SELECT tokenlist FROM table WHERE rowid IN (
    SELECT rowid FROM (
        SELECT rowid,
        NTILE(4) OVER (ORDER BY char_len) AS char_q,
        NTILE(4) OVER (ORDER BY word_len) AS word_q,
        NTILE(4) OVER (ORDER BY bpc) AS bpc_q
        FROM table
    )
    WHERE (char_q BETWEEN 2 AND 3)
    AND (word_q BETWEEN 2 AND 3)
    AND (bpc_q BETWEEN 2 AND 3)
);

We then reserialize and recompress the remaining sentences into a new LZMA-compressed file. Here are some logging statements that give a sense of the scale (this is from Russian):

WARNING 2023-01-06 20:39:41,896: 1,576,171,212 input sentences processed
WARNING 2023-01-06 20:39:41,896: 362 sentences missing text
WARNING 2023-01-06 20:39:41,896: 539,046,034 sentences incomplete
WARNING 2023-01-06 20:39:41,896: 772,566 sentences fail LM composition
WARNING 2023-01-06 21:16:35,406: 1,036,352,250 sentences after primary filtration
WARNING 2023-01-08 09:14:13,110: 232,404,041 sentences after secondary filtration
INFO 2023-01-08 09:14:13,117: Writing to ../conllu/cc100/ru.cc100.filtered.conllu.xz...
INFO 2023-01-09 03:22:08,252: Dropping ru_cc100 table
INFO 2023-01-09 10:42:07,085: Filtering complete

To summarize: there were about 1.6b input sentences after mudpipe.py; of these, 362 (inexplicably, but it happens) had no text at all. Roughly a half billion of these are “incomplete”, meaning they failed the regular expression constraints. A bit less than one million “fail LM composition”; this usually indicates they contain odd, language-inappropriate characters, which were never seen in the (held-out) materials used to train the character LMs. This leaves us with just over one billion sentences for “secondary filtration”. Of these, 232m fall in the two median quartiles for the length and entropy measures and are retained. As you can see, secondary filtration took an otherwise-idle desktop about 36 hours, with reserialization and recompression taking about 18 hours, and DB cleanup (not strictly necessary, but sort of like “be kind, rewind”) adding another 7 hours at the end. Not bad, though certainly this could be made to run much faster (possibly with a different database engine designed for parallel writes).

In practice, we find that this produces data that is highly diverse but extremely clean. Should even more data ever be desired, one could easily imagine relaxing the quartile constraints a bit.

[Late-breaking addition: I should probably explain why we want median entropy text. If one sorts the sentence of a large corpus by bits per character, you will see that the lowest-entropy sentences tend to be boilerplate and the highest-entropy sentences tend to be rubbish.

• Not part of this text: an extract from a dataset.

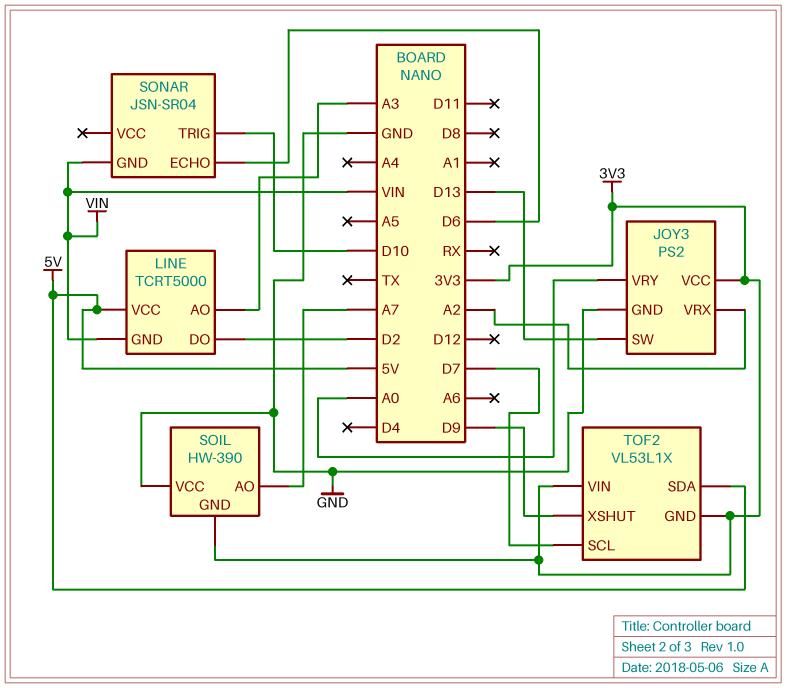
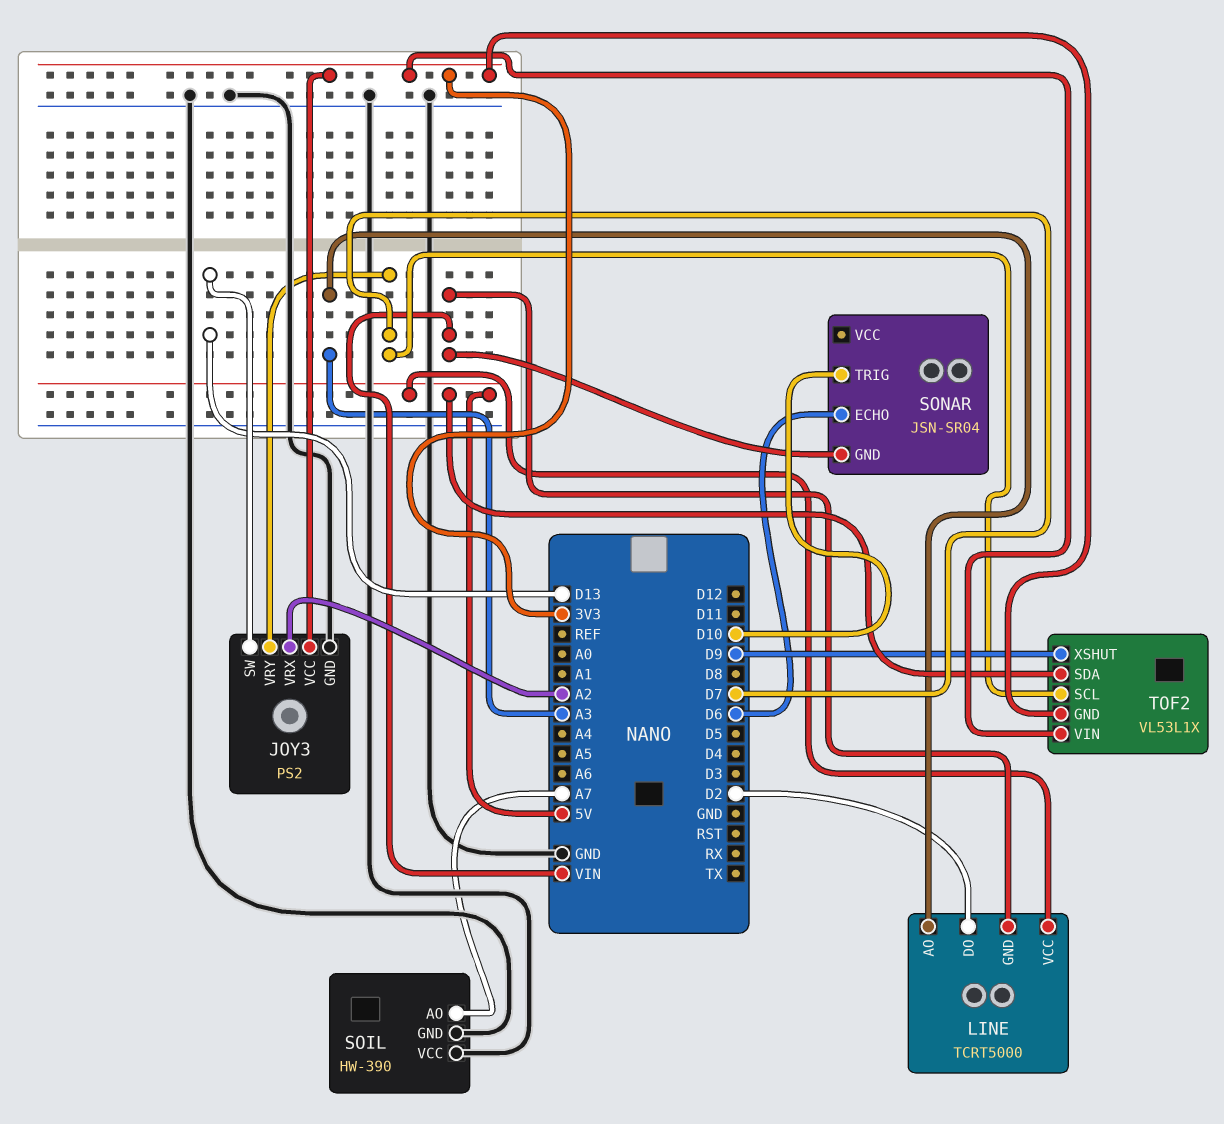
JOY3 pin VRY: A0 -> D7
SOIL pin GND: 3V3 -> GND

So the middle is “just right” here.]

Acknowledgments

Support for this project was provided by a PSC-CUNY award, jointly funded by the Professional Staff Congress and the City University of New York.

References

Gorman, K., Kirov, C., Roark, B., and Sproat, R. 2021. Structured abbreviation expansion in context. In Findings of the Association for Computational Linguistics: EMNLP 2021, pages 995-1005.
Wenzek, G., Lachaux, M.-A., Conneau, A.,  Chaudhary, V., Guzmán, F., Joulin, A., and Grave, E. 2020. CCNet: extracting high quality monolingual datasets from web crawl data. In Proceedings of the 12th Language Resources and Evaluation Conference, pages 4003-4012.
Roark, B., Sproat, R., Allauzen, C., Riley, M., Sorensen, J., and Tai, T. 2012. The OpenGrm open-source finite-state grammar software libraries. In Proceedings of the ACL 2012 System Demonstrations, pages 61-66.
Spektor, Y. 2021. Detection and morphological analysis of novel Russian loanwords. Master’s thesis, Graduate Center, City University of New York.